- [The data]
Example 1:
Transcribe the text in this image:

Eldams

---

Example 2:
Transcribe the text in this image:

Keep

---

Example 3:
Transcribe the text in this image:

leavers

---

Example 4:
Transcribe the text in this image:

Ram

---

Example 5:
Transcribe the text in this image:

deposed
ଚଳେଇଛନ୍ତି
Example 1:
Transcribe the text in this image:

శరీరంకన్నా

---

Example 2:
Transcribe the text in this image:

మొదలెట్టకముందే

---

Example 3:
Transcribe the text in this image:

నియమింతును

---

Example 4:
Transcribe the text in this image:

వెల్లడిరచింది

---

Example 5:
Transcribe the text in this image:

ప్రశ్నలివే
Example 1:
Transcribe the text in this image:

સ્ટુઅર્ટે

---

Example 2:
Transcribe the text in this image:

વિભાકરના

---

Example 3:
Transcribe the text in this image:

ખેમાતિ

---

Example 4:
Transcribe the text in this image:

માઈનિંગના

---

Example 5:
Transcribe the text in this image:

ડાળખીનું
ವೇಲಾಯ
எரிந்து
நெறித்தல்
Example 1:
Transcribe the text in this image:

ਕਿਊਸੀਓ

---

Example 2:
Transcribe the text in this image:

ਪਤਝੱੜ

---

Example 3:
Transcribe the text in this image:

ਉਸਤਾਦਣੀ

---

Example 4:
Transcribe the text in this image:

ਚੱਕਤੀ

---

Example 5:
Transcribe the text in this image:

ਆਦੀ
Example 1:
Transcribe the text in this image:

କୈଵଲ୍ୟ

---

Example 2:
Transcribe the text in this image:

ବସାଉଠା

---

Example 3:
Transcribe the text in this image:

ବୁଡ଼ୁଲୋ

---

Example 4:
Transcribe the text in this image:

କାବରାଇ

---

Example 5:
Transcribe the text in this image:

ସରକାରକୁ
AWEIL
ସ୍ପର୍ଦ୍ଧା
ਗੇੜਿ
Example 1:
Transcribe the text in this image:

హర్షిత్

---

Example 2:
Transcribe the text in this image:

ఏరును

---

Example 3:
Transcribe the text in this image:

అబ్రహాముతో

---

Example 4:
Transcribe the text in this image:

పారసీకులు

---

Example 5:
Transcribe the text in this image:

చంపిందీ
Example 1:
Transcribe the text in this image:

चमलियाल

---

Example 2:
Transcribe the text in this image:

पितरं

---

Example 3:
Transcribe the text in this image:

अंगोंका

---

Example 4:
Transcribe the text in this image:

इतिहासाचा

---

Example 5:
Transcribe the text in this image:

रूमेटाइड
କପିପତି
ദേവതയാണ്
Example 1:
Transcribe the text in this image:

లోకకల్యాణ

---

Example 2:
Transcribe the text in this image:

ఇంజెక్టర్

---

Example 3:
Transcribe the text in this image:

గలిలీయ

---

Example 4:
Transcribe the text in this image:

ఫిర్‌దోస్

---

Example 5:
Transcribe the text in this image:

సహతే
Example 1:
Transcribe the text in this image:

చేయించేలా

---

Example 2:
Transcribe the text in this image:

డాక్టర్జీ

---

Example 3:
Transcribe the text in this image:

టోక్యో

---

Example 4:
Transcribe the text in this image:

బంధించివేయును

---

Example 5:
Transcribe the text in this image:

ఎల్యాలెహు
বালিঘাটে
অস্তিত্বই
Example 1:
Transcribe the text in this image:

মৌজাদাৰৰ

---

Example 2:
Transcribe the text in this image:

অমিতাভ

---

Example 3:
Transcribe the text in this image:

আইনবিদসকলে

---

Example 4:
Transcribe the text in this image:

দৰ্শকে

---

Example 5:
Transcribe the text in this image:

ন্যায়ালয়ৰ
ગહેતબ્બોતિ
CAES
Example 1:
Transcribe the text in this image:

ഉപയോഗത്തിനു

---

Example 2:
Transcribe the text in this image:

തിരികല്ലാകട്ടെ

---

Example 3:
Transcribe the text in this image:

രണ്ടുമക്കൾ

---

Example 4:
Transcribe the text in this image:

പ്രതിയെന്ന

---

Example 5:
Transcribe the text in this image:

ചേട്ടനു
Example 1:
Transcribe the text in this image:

- [What to do] Copy out each record above exactly, leaving nothing out.

- [Response to this task]
Example 1:
Transcribe the text in this image:

Eldams

---

Example 2:
Transcribe the text in this image:

Keep

---

Example 3:
Transcribe the text in this image:

leavers

---

Example 4:
Transcribe the text in this image:

Ram

---

Example 5:
Transcribe the text in this image:

deposed
ଚଳେଇଛନ୍ତି
Example 1:
Transcribe the text in this image:

శరీరంకన్నా

---

Example 2:
Transcribe the text in this image:

మొదలెట్టకముందే

---

Example 3:
Transcribe the text in this image:

నియమింతును

---

Example 4:
Transcribe the text in this image:

వెల్లడిరచింది

---

Example 5:
Transcribe the text in this image:

ప్రశ్నలివే
Example 1:
Transcribe the text in this image:

સ્ટુઅર્ટે

---

Example 2:
Transcribe the text in this image:

વિભાકરના

---

Example 3:
Transcribe the text in this image:

ખેમાતિ

---

Example 4:
Transcribe the text in this image:

માઈનિંગના

---

Example 5:
Transcribe the text in this image:

ડાળખીનું
ವೇಲಾಯ
எரிந்து
நெறித்தல்
Example 1:
Transcribe the text in this image:

ਕਿਊਸੀਓ

---

Example 2:
Transcribe the text in this image:

ਪਤਝੱੜ

---

Example 3:
Transcribe the text in this image:

ਉਸਤਾਦਣੀ

---

Example 4:
Transcribe the text in this image:

ਚੱਕਤੀ

---

Example 5:
Transcribe the text in this image:

ਆਦੀ
Example 1:
Transcribe the text in this image:

କୈଵଲ୍ୟ

---

Example 2:
Transcribe the text in this image:

ବସାଉଠା

---

Example 3:
Transcribe the text in this image:

ବୁଡ଼ୁଲୋ

---

Example 4:
Transcribe the text in this image:

କାବରାଇ

---

Example 5:
Transcribe the text in this image:

ସରକାରକୁ
AWEIL
ସ୍ପର୍ଦ୍ଧା
ਗੇੜਿ
Example 1:
Transcribe the text in this image:

హర్షిత్

---

Example 2:
Transcribe the text in this image:

ఏరును

---

Example 3:
Transcribe the text in this image:

అబ్రహాముతో

---

Example 4:
Transcribe the text in this image:

పారసీకులు

---

Example 5:
Transcribe the text in this image:

చంపిందీ
Example 1:
Transcribe the text in this image:

चमलियाल

---

Example 2:
Transcribe the text in this image:

पितरं

---

Example 3:
Transcribe the text in this image:

अंगोंका

---

Example 4:
Transcribe the text in this image:

इतिहासाचा

---

Example 5:
Transcribe the text in this image:

रूमेटाइड
କପିପତି
ദേവതയാണ്
Example 1:
Transcribe the text in this image:

లోకకల్యాణ

---

Example 2:
Transcribe the text in this image:

ఇంజెక్టర్

---

Example 3:
Transcribe the text in this image:

గలిలీయ

---

Example 4:
Transcribe the text in this image:

ఫిర్‌దోస్

---

Example 5:
Transcribe the text in this image:

సహతే
Example 1:
Transcribe the text in this image:

చేయించేలా

---

Example 2:
Transcribe the text in this image:

డాక్టర్జీ

---

Example 3:
Transcribe the text in this image:

టోక్యో

---

Example 4:
Transcribe the text in this image:

బంధించివేయును

---

Example 5:
Transcribe the text in this image:

ఎల్యాలెహు
বালিঘাটে
অস্তিত্বই
Example 1:
Transcribe the text in this image:

মৌজাদাৰৰ

---

Example 2:
Transcribe the text in this image:

অমিতাভ

---

Example 3:
Transcribe the text in this image:

আইনবিদসকলে

---

Example 4:
Transcribe the text in this image:

দৰ্শকে

---

Example 5:
Transcribe the text in this image:

ন্যায়ালয়ৰ
ગહેતબ્બોતિ
CAES
Example 1:
Transcribe the text in this image:

ഉപയോഗത്തിനു

---

Example 2:
Transcribe the text in this image:

തിരികല്ലാകട്ടെ

---

Example 3:
Transcribe the text in this image:

രണ്ടുമക്കൾ

---

Example 4:
Transcribe the text in this image:

പ്രതിയെന്ന

---

Example 5:
Transcribe the text in this image:

ചേട്ടനു
Example 1:
Transcribe the text in this image:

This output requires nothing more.